Sulfonate N‐Heterocyclic Carbene–Copper Complexes: Uniquely Effective Catalysts for Enantioselective Synthesis of C−C, C−B, C−H, and C−Si Bonds

• Published in: Angewandte Chemie International Edition Vol. 59; no. 48; pp. 21304 - 21359
• Main Authors: Hoveyda, Amir H., Zhou, Yuebiao, Shi, Ying, Brown, M. Kevin, Wu, Hao, Torker, Sebastian
• Format: Journal Article
• Language: English
• Published: Germany Wiley Subscription Services, Inc 23.11.2020
• Edition: International ed. in English
• Subjects: Alkenes; Alkenes - chemistry; Allyl Compounds - chemistry; allylic substitutions; Biological activity; Boron; Boron Compounds - chemistry; Catalysis; Catalysts; Chemical synthesis; conjugate additions; Coordination Complexes - chemistry; Coordination compounds; Copper; Copper - chemistry; Copper compounds; Enantiomers; enantioselective catalysis; Heterocyclic Compounds - chemistry; Imines; Imines - chemistry; Ligands; Methane - analogs & derivatives; Methane - chemistry; Molecular Structure; NHC ligands; Nitriles - chemistry; Stereoisomerism; Sulfonates; Sulfonic Acids - chemistry; copper; conjugate additions; NHC ligands; enantioselective catalysis; allylic substitutions
• ISSN: 1433-7851; 1521-3773
• DOI: 10.1002/anie.202003755

A copper‐based complex that contains a sulfonate N‐heterocyclic carbene ligand was first reported 15 years ago.

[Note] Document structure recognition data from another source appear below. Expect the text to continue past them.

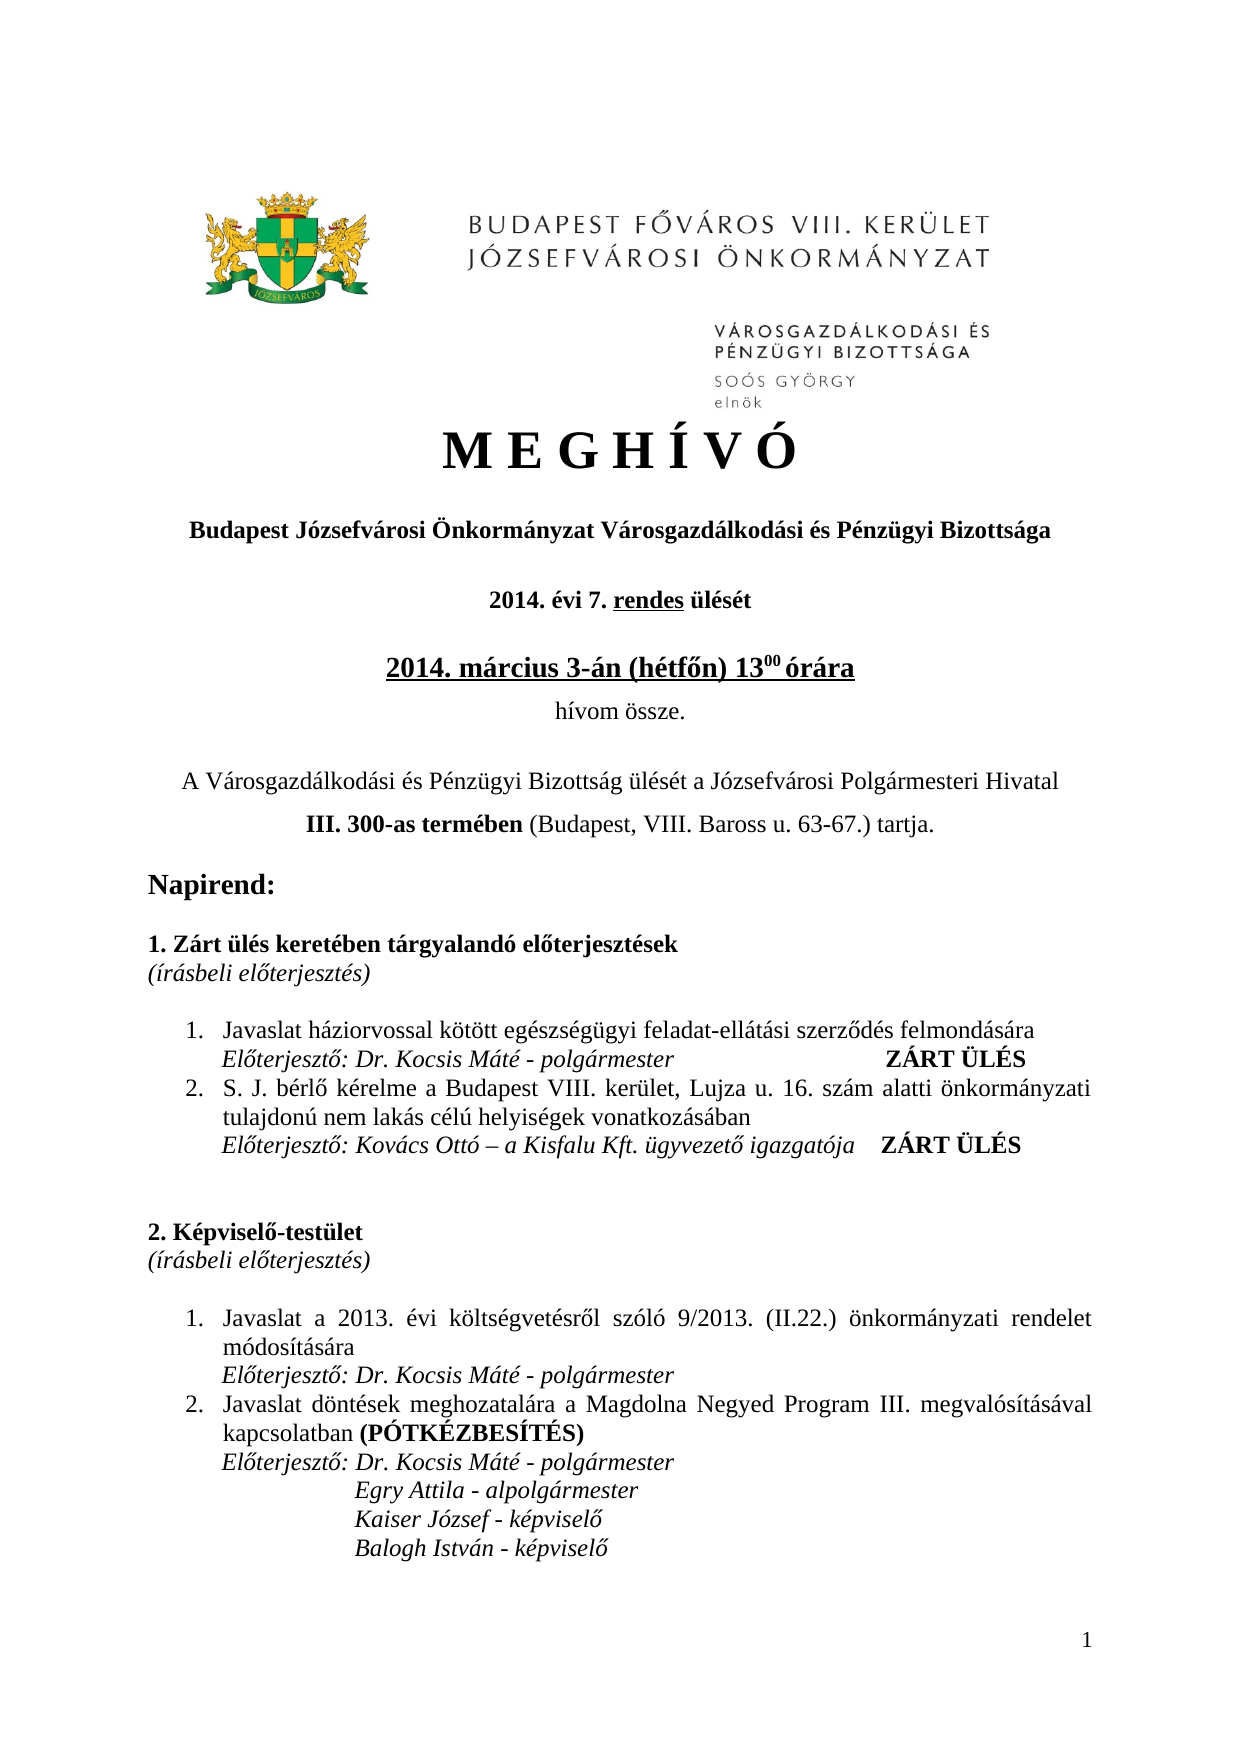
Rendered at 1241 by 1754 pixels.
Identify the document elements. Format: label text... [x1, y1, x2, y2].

text Napirend: [148, 867, 1093, 900]
list Javaslat döntések meghozatalára a Magdolna Negyed Program III. megvalósításával kapcsolatban (PÓTKÉZBESÍTÉS) [185, 1389, 1093, 1447]
text Előterjesztő: Dr. Kocsis Máté - polgármester ZÁRT ÜLÉS [221, 1044, 1093, 1073]
text III. 300-as termében (Budapest, VIII. Baross u. 63-67.) tartja. [148, 809, 1093, 838]
text (írásbeli előterjesztés) [148, 1245, 1093, 1274]
text (írásbeli előterjesztés) [148, 958, 1093, 987]
list S. J. bérlő kérelme a Budapest VIII. kerület, Lujza u. 16. szám alatti önkormányzati tulajdonú nem lakás célú helyiségek vonatkozásában [185, 1073, 1093, 1130]
text 2014. évi 7. rendes ülését [148, 585, 1093, 614]
text hívom össze. [148, 696, 1093, 725]
text Kaiser József - képviselő [354, 1504, 1093, 1533]
text Előterjesztő: Dr. Kocsis Máté - polgármester [221, 1360, 1093, 1389]
list Javaslat háziorvossal kötött egészségügyi feladat-ellátási szerződés felmondására [185, 1015, 1093, 1044]
text Előterjesztő: Dr. Kocsis Máté - polgármester [221, 1447, 1093, 1475]
text A Városgazdálkodási és Pénzügyi Bizottság ülését a Józsefvárosi Polgármesteri Hivatal [148, 766, 1093, 795]
text 2. Képviselő-testület [148, 1217, 1093, 1245]
list Javaslat a 2013. évi költségvetésről szóló 9/2013. (II.22.) önkormányzati rendelet módosítására [185, 1303, 1093, 1360]
text Egry Attila - alpolgármester [354, 1475, 1093, 1504]
text 2014. március 3-án (hétfőn) 1300 órára [148, 650, 1093, 684]
text Balogh István - képviselő [354, 1533, 1093, 1562]
text M E G H Í V Ó [148, 418, 1093, 480]
text 1. Zárt ülés keretében tárgyalandó előterjesztések [148, 929, 1093, 958]
text Előterjesztő: Kovács Ottó – a Kisfalu Kft. ügyvezető igazgatója ZÁRT ÜLÉS [221, 1130, 1093, 1159]
picture [147, 147, 1091, 418]
text Budapest Józsefvárosi Önkormányzat Városgazdálkodási és Pénzügyi Bizottsága [148, 515, 1093, 544]
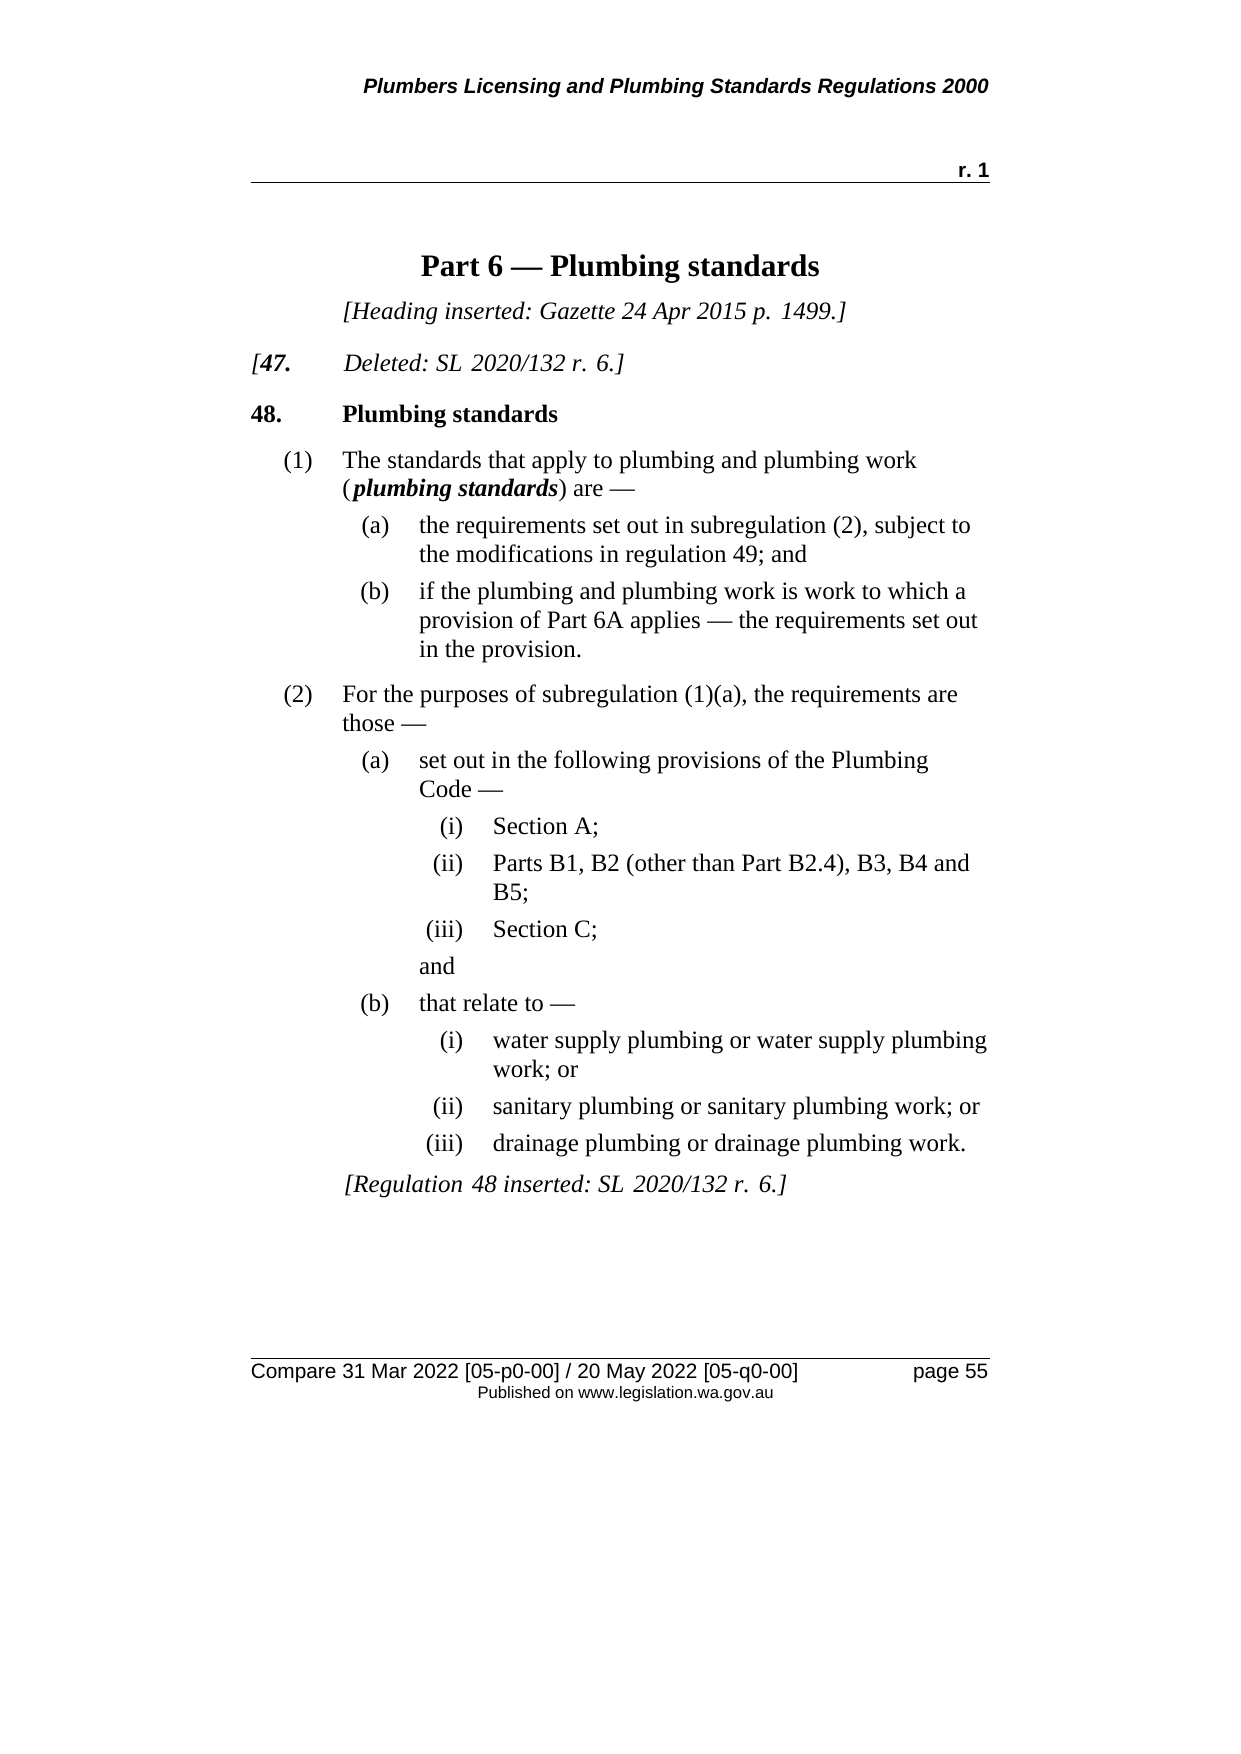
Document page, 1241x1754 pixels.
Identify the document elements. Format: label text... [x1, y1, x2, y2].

text [Regulation 48 inserted: SL 2020/132 r. 6.] [251, 1169, 990, 1198]
text (i) water supply plumbing or water supply plumbing work; or [251, 1025, 990, 1083]
text (a) set out in the following provisions of the Plumbing Code — [251, 745, 990, 803]
text (b) if the plumbing and plumbing work is work to which a provision of Part 6A applies — the requirements set out in the provision. [251, 576, 990, 663]
text [47. Deleted: SL 2020/132 r. 6.] [251, 348, 990, 376]
subtitle [Heading inserted: Gazette 24 Apr 2015 p. 1499.] [251, 296, 990, 325]
text (iii) drainage plumbing or drainage plumbing work. [251, 1128, 990, 1157]
text (iii) Section C; [251, 914, 990, 943]
subtitle 48. Plumbing standards [251, 399, 990, 428]
text and [251, 951, 990, 980]
text (1) The standards that apply to plumbing and plumbing work (plumbing standards) are — [251, 445, 990, 502]
text (b) that relate to — [251, 988, 990, 1017]
text (2) For the purposes of subregulation (1)(a), the requirements are those — [251, 679, 990, 737]
text (ii) sanitary plumbing or sanitary plumbing work; or [251, 1091, 990, 1120]
text (i) Section A; [251, 811, 990, 840]
subtitle Part 6 — Plumbing standards [251, 247, 990, 283]
text (ii) Parts B1, B2 (other than Part B2.4), B3, B4 and B5; [251, 848, 990, 906]
text (a) the requirements set out in subregulation (2), subject to the modifications in regulation 49; and [251, 511, 990, 568]
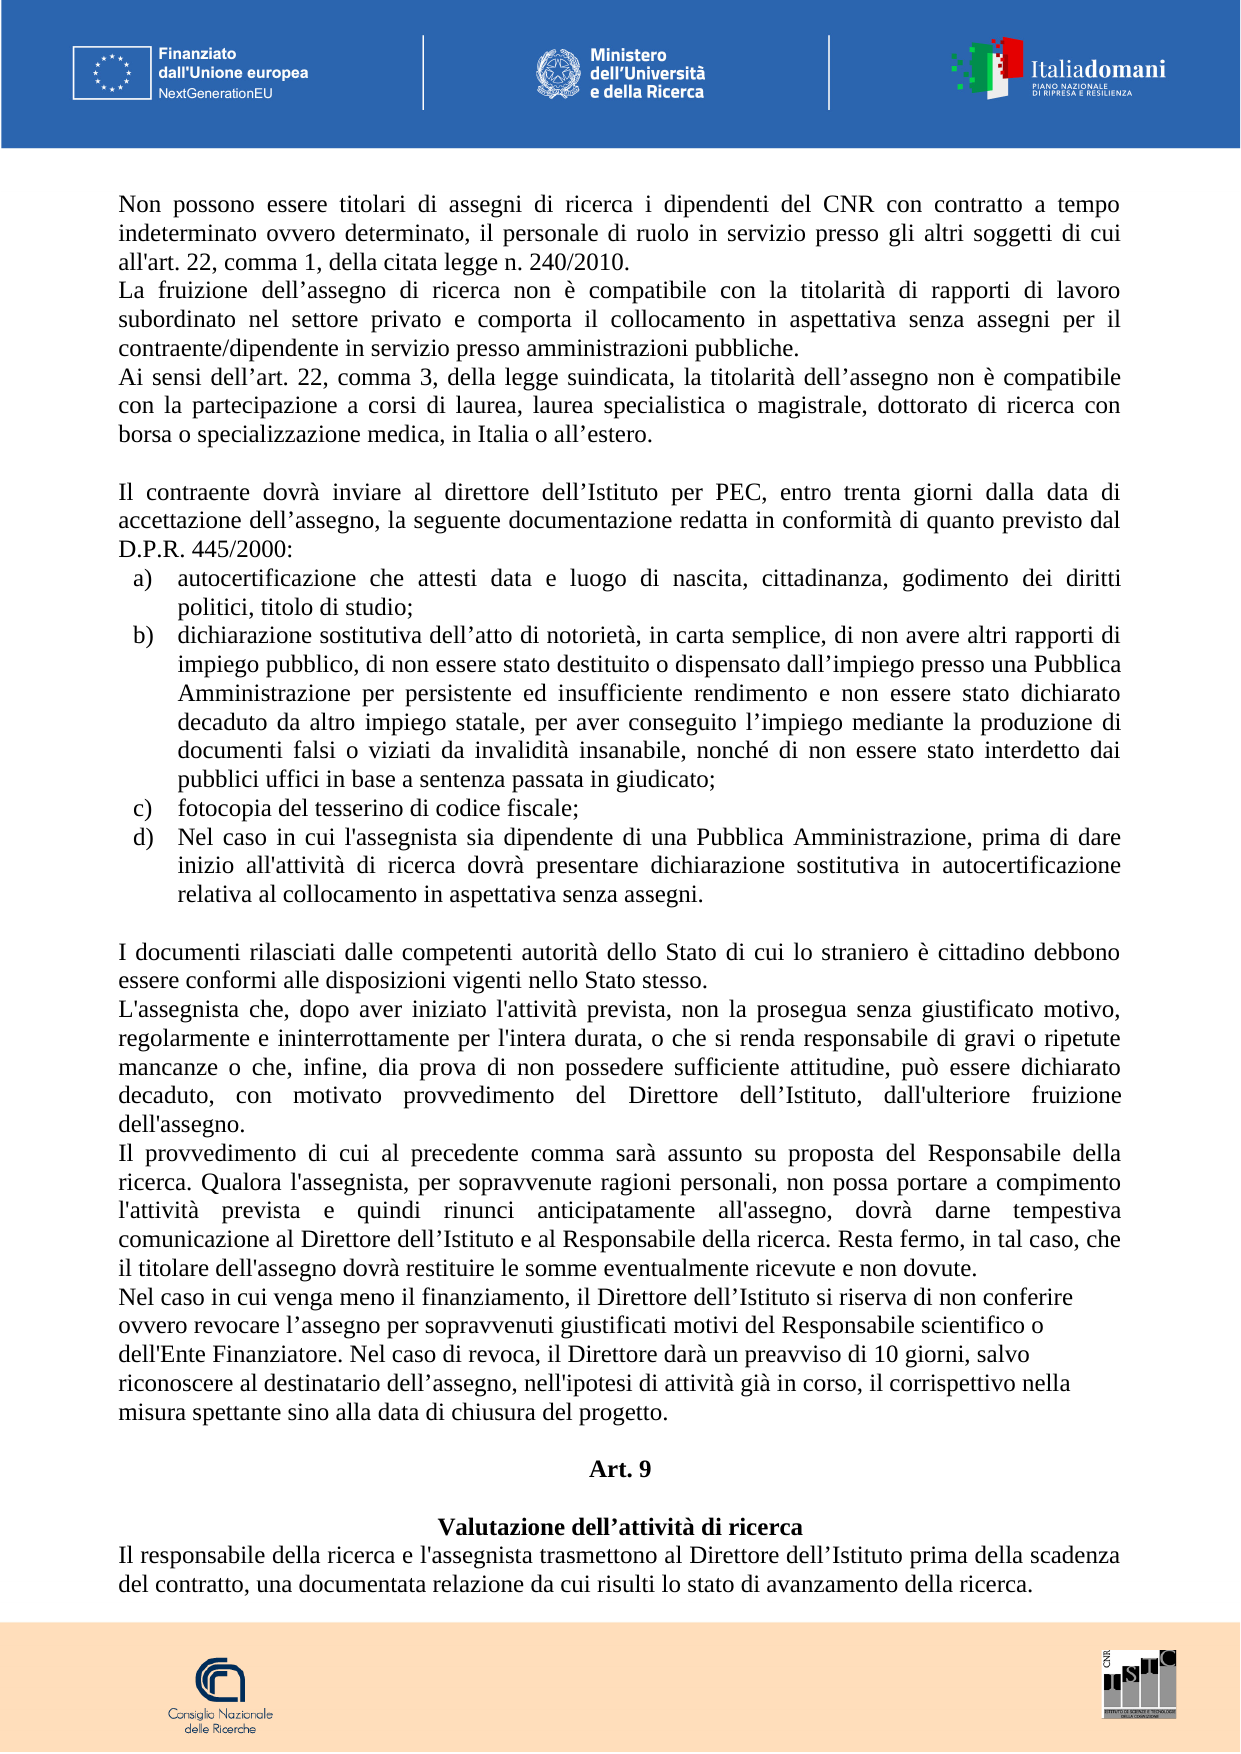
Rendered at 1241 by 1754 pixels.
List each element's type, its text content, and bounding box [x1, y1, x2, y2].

list autocertificazione che attesti data e luogo di nascita, cittadinanza, godimento dei diritti politici, titolo di studio; [133, 563, 1122, 620]
text L'assegnista che, dopo aver iniziato l'attività prevista, non la prosegua senza giustificato motivo, regolarmente e ininterrottamente per l'intera durata, o che si renda responsabile di gravi o ripetute mancanze o che, infine, dia prova di non possedere sufficiente attitudine, può essere dichiarato decaduto, con motivato provvedimento del Direttore dell’Istituto, dall'ulteriore fruizione dell'assegno. [118, 994, 1122, 1138]
list Nel caso in cui l'assegnista sia dipendente di una Pubblica Amministrazione, prima di dare inizio all'attività di ricerca dovrà presentare dichiarazione sostitutiva in autocertificazione relativa al collocamento in aspettativa senza assegni. [133, 822, 1122, 908]
text Il provvedimento di cui al precedente comma sarà assunto su proposta del Responsabile della ricerca. Qualora l'assegnista, per sopravvenute ragioni personali, non possa portare a compimento l'attività prevista e quindi rinunci anticipatamente all'assegno, dovrà darne tempestiva comunicazione al Direttore dell’Istituto e al Responsabile della ricerca. Resta fermo, in tal caso, che il titolare dell'assegno dovrà restituire le somme eventualmente ricevute e non dovute. [118, 1138, 1122, 1282]
list dichiarazione sostitutiva dell’atto di notorietà, in carta semplice, di non avere altri rapporti di impiego pubblico, di non essere stato destituito o dispensato dall’impiego presso una Pubblica Amministrazione per persistente ed insufficiente rendimento e non essere stato dichiarato decaduto da altro impiego statale, per aver conseguito l’impiego mediante la produzione di documenti falsi o viziati da invalidità insanabile, nonché di non essere stato interdetto dai pubblici uffici in base a sentenza passata in giudicato; [133, 620, 1122, 793]
list fotocopia del tesserino di codice fiscale; [133, 793, 1122, 822]
picture [0, 1560, 1241, 1752]
text Il responsabile della ricerca e l'assegnista trasmettono al Direttore dell’Istituto prima della scadenza del contratto, una documentata relazione da cui risulti lo stato di avanzamento della ricerca. [118, 1540, 1122, 1598]
text I documenti rilasciati dalle competenti autorità dello Stato di cui lo straniero è cittadino debbono essere conformi alle disposizioni vigenti nello Stato stesso. [118, 937, 1122, 994]
text La fruizione dell’assegno di ricerca non è compatibile con la titolarità di rapporti di lavoro subordinato nel settore privato e comporta il collocamento in aspettativa senza assegni per il contraente/dipendente in servizio presso amministrazioni pubbliche. [118, 275, 1122, 362]
picture [1, 0, 1241, 192]
text Valutazione dell’attività di ricerca [118, 1512, 1122, 1540]
text Ai sensi dell’art. 22, comma 3, della legge suindicata, la titolarità dell’assegno non è compatibile con la partecipazione a corsi di laurea, laurea specialistica o magistrale, dottorato di ricerca con borsa o specializzazione medica, in Italia o all’estero. [118, 362, 1122, 448]
text Il contraente dovrà inviare al direttore dell’Istituto per PEC, entro trenta giorni dalla data di accettazione dell’assegno, la seguente documentazione redatta in conformità di quanto previsto dal D.P.R. 445/2000: [118, 477, 1122, 563]
list Nel caso in cui venga meno il finanziamento, il Direttore dell’Istituto si riserva di non conferire ovvero revocare l’assegno per sopravvenuti giustificati motivi del Responsabile scientifico o dell'Ente Finanziatore. Nel caso di revoca, il Direttore darà un preavviso di 10 giorni, salvo riconoscere al destinatario dell’assegno, nell'ipotesi di attività già in corso, il corrispettivo nella misura spettante sino alla data di chiusura del progetto. [118, 1282, 1122, 1425]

Since then, these organometallic entities have proven to be uniquely effective in catalyzing an assortment of enantioselective transformations, including allylic substitutions, conjugate additions, proto‐boryl additions to alkenes, boryl and silyl substitutions, hydride‐allyl additions to alkenyl boronates, and additions of boron‐containing allyl moieties to N‐H ketimines. In this review article, we detail the shortcomings in the state‐of‐the‐art that fueled the development of this air stable ligand class, members of which can be prepared on multigram scale. For each reaction type, when relevant, the prior art at the time of the advance involving sulfonate NHC‐Cu catalysts and/or subsequent key developments are briefly analyzed, and the relevance of the advance to efficient and enantioselective total or formal synthesis of biologically active molecules is underscored. Mechanistic analysis of the structural attributes of sulfonate NHC‐Cu catalysts that are responsible for their ability to facilitate transformations with high efficiency as well as regio‐ and enantioselectivity are detailed. This review contains several formerly undisclosed methodological advances and mechanistic analyses, the latter of which constitute a revision of previously reported proposals. Catalysis by metal bridging: Sulfonate NHC–Cu catalysts promote a variety of transformations with uniquely high efficiency as well as regio‐, and enantioselectivity. The origins of the discovery of these chiral complexes, the process that they are adept at catalyzing, comparison with alternative approaches, and different applications to total synthesis are presented.